Has anyone here actually used one of the Storm Kettles like Lehman's sells?

I've read about them but I'm talking hand's on usage. Would like to hear your opinion.

Thanks in advance!


----------



## Magus (Dec 1, 2008)

What's a storm kettle?that like a dutch oven?


----------



## ke4sky (Oct 21, 2008)

*Kelly Kettle aka "Volcano Kettle"*

I keep a Kelly Kettle in my vehicle kit and use it frequently instead of a Coleman stove. Works in a pouring rain, uses little fuel. I have the 2.5 pint size. A liter or so of water comes to a full boil in about six minutes using several crumpled full flat sheets of newspaper as fuel. It also works well with any small scraps of wood or waste paper, forest deadfall, etc. I have the the accessory kit with small pot, pot lifter and grill. This enables you to build a small, wind protected cooking fire the right size to warm the small UK mess tin or US canteen cup, or to grill meats. About 8 or 9 charcoal brickettes fit nicely in the firebox. I carry quick-light charcoal and matches in my vehicle in a cal. .50 metal ammunition can so I can make a quick cooking fire whenever I want one.
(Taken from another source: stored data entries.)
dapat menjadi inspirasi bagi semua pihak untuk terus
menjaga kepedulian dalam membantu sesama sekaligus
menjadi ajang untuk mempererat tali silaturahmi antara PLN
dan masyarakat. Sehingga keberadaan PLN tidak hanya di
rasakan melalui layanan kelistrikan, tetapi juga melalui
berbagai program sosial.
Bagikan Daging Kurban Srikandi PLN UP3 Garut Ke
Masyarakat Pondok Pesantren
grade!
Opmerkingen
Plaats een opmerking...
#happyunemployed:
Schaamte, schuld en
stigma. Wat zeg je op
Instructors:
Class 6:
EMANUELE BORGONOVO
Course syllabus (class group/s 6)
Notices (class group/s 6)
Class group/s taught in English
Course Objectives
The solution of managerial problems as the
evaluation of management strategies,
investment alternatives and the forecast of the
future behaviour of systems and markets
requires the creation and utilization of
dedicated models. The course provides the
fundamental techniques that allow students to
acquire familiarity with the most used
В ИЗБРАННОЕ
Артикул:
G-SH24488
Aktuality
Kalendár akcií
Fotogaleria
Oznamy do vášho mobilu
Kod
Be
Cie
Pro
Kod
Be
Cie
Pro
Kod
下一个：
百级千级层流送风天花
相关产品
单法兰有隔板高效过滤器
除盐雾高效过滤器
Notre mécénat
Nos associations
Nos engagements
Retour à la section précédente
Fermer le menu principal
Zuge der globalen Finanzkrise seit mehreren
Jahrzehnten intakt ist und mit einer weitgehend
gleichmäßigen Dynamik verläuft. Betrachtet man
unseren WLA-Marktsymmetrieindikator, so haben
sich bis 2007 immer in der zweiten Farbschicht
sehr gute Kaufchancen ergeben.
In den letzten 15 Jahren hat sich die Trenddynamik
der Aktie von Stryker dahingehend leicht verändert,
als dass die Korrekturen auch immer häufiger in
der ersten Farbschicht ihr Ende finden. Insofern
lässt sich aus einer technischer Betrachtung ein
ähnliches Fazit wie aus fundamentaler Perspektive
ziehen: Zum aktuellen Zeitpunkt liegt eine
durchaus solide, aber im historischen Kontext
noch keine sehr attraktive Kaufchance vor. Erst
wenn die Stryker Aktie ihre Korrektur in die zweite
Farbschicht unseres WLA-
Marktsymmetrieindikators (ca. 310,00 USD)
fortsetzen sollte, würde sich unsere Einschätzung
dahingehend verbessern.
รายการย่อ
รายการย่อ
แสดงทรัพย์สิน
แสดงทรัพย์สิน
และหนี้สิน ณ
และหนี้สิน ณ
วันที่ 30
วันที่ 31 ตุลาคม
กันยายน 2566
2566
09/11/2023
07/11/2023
I got my Kelly direct from the manufacturer in Ireland. Kelly Kettle Company - Kelly Kettles Â® or Volcano KettleÂ® for Car Camping Survival Kits Wilderness Scouts Gear

For product reviews read:
Kelly Kettle Review - Song of the Paddle Forum : : The call of the Open Canadian Canoe
Kelly Kettle, a Touch o' the Irish - Kit Up


----------



## Magus (Dec 1, 2008)

Ohhhhhh its like a volcano stove. 

I learned something.


----------



## hague720 (Dec 21, 2008)

Waiting for a price for the local fab shop to make me an oversized kelly kettle by about 6 times !! - in Stainless !!

they are reasonably efficient and wanted something that could be moved around on a sack truck in the rear garden and could be used as a defacto firepit and water boiler.....

Ive bought the kelly kettle also from the irish website and had it for around five years.

I mostly take it out when going beachcombing , as its easy to use the stuff that gets washed up and just the right amount of water for my needs.

Ive found though that using newspaper tends to leave a deposit around the inside of the venturi that seems to be more grease than soot = maybe its the newspaper ??

Ive got the cooking gear kit as well but the cookings either full ON or not with the open flames.Soot is a problem too if you burn th wrong stuff.What i did was make a "WindWand" out of a 9 volt battery and pc fan and stuck it into a baked bean can housing , this gives me a bit quicker light up time, but smutty pans will always be a problem unless you increase the burning cycle ie more air in. 

Ideal back up peice of kit ,but not my main method of cooking.

shape is a bit of a pain too. to pack in a rucsac


----------